La acusación, que surge tras revelaciones de presuntos denunciantes (whistleblowers), sostiene que Meta posee una «puerta trasera» que permite a su personal y a terceros acceder al contenido de las comunicaciones sin el consentimiento de los usuarios.
Según el documento legal, esta práctica contradice la promesa fundamental de la aplicación: que «solo tú y el destinatario» pueden leer los mensajes.
Alegaciones de la demanda
La demanda de 52 páginas sostiene que Meta oculta su código fuente para evitar que investigadores independientes confirmen la integridad del cifrado. Entre los puntos clave presentados se encuentran:
Acceso de terceros: Se alega que contratistas de Accenture y empleados de Meta pueden solicitar acceso a mensajes mediante procesos internos simplificados.

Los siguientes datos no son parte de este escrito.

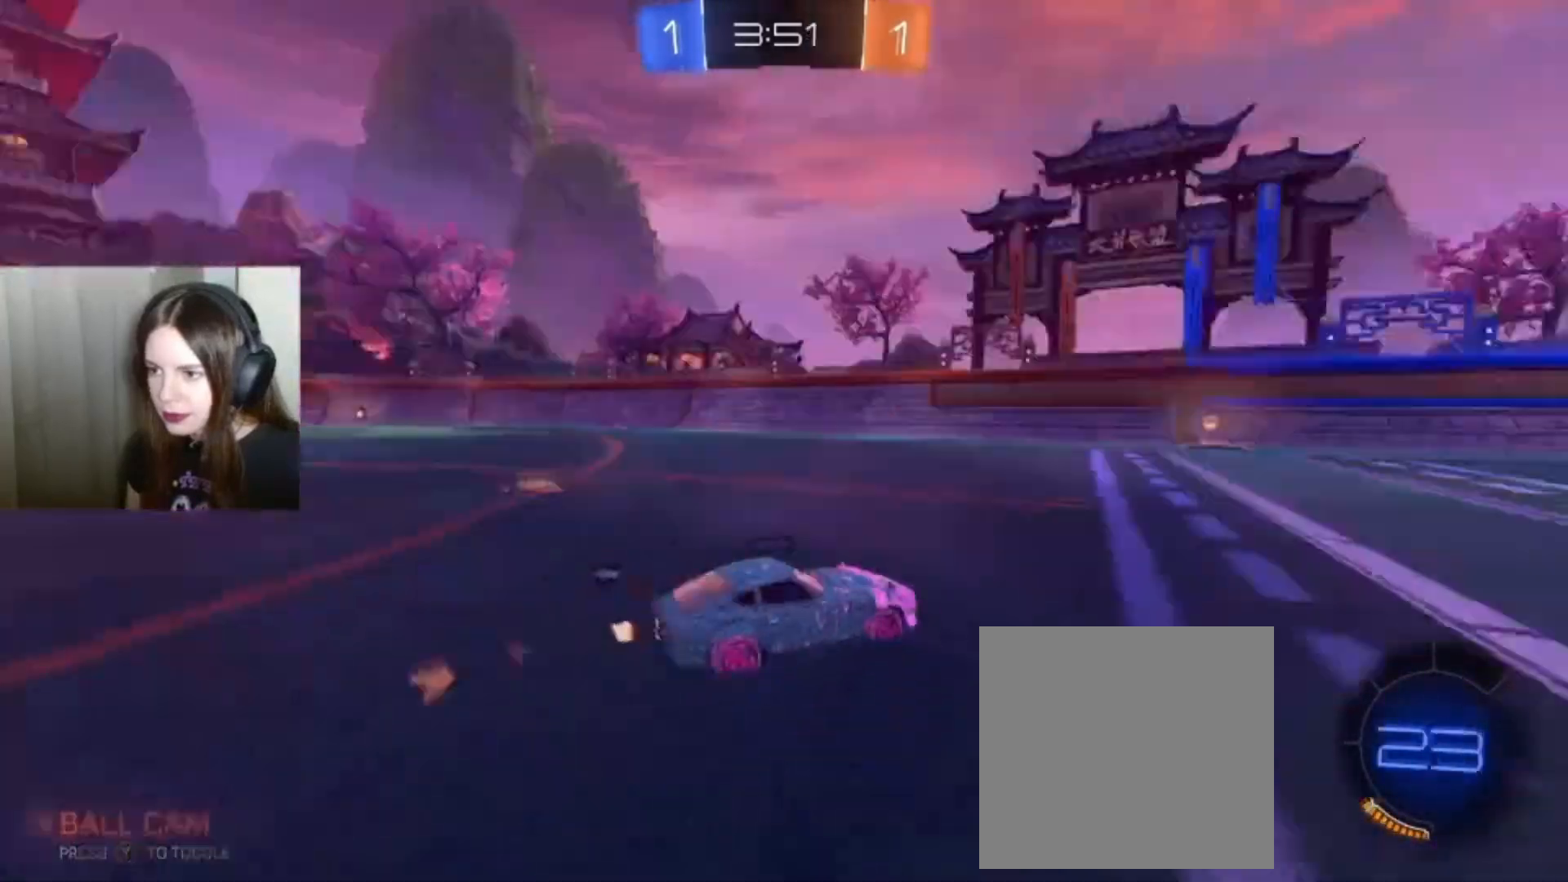
{"buttons": ["B", "R2"], "left_stick": "left", "right_stick": "center", "events": [[133, "left_stick", "center"], [200, "left_stick", "left"]]}
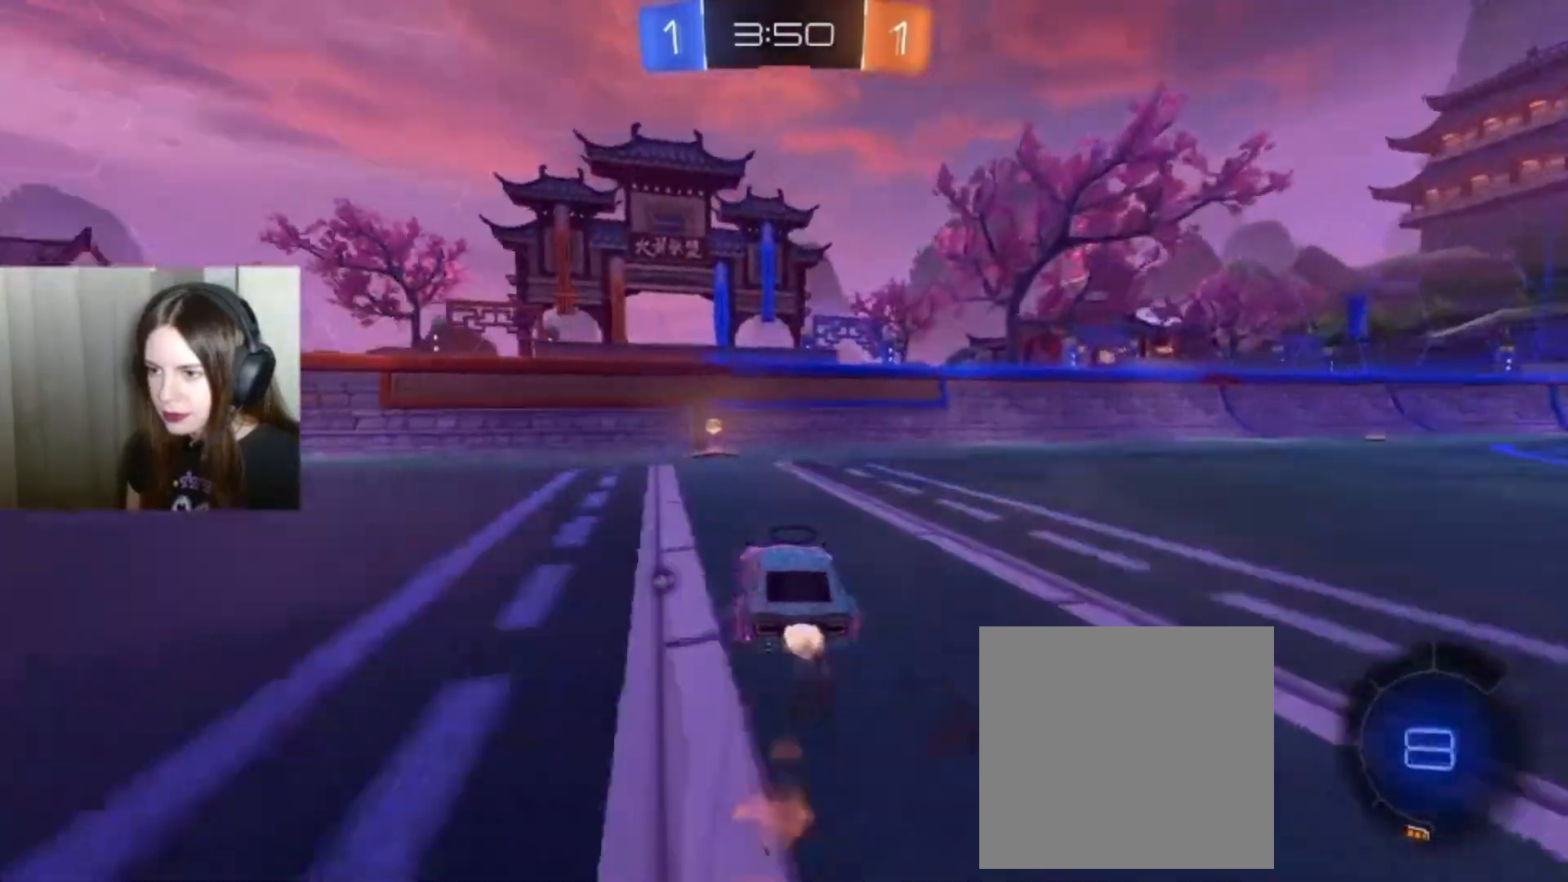
{"buttons": ["X", "R2"], "left_stick": "right", "right_stick": "center", "events": [[33, "left_stick", "center"], [133, "Y", "down"], [200, "Y", "up"], [300, "B", "up"], [333, "left_stick", "right"], [500, "X", "down"]]}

Falta de consentimiento: Los demandantes afirman que la empresa nunca solicitó permiso para que humanos revisaran, almacenaran o analizaran el contenido de los chats.

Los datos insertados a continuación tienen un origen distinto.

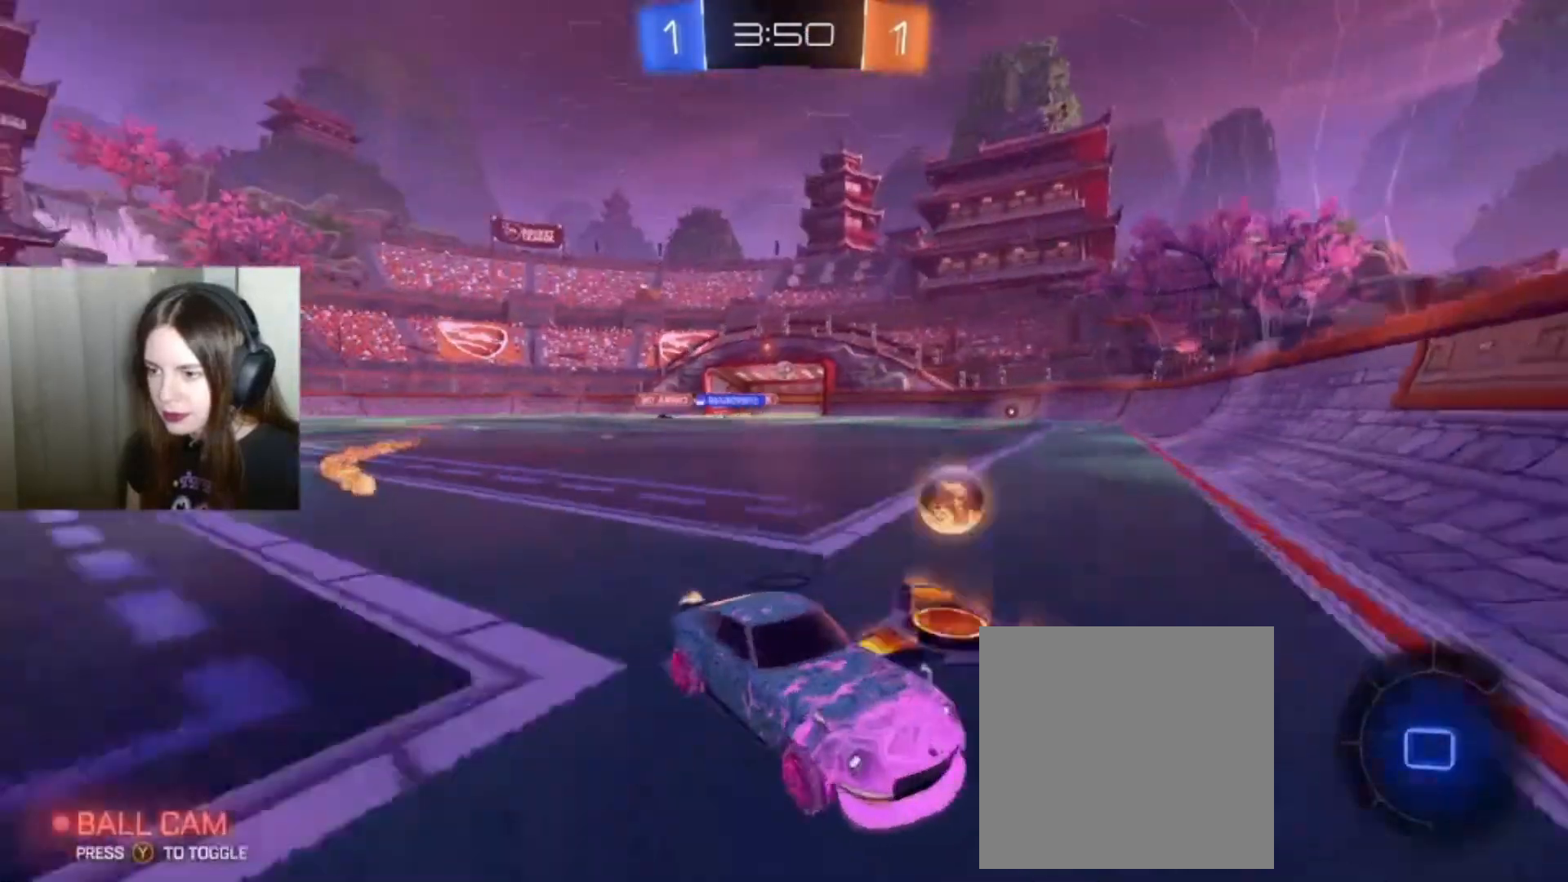
{"buttons": ["R2"], "left_stick": "right", "right_stick": "center", "events": [[100, "X", "up"]]}
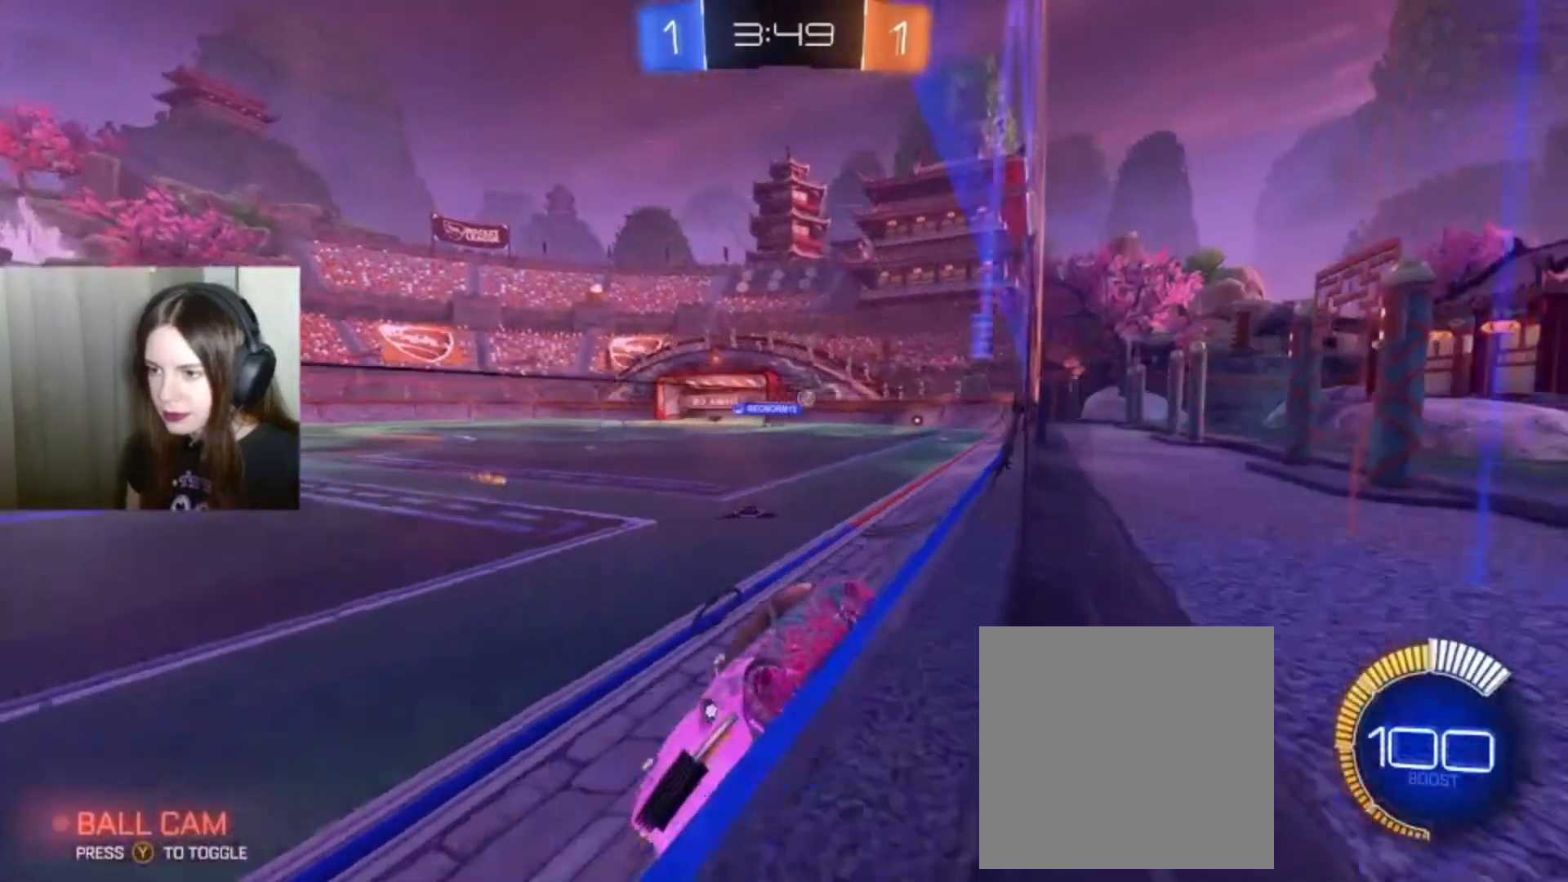
{"buttons": [], "left_stick": "right", "right_stick": "center", "events": [[200, "R2", "up"]]}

Intervención gubernamental: El documento sugiere que la capacidad de WhatsApp para cumplir con ciertas solicitudes judiciales indica la existencia de mecanismos para eludir el cifrado.
Respuesta de Meta
Por su parte, un portavoz de Meta calificó las acusaciones como una «ficción frívola» y «categóricamente falsas y absurdas». La empresa reiteró que WhatsApp utiliza el protocolo Signal desde hace una década, asegurando que las claves de cifrado residen únicamente en los dispositivos de los usuarios y que ni siquiera la propia compañía tiene la capacidad técnica para visualizar los mensajes.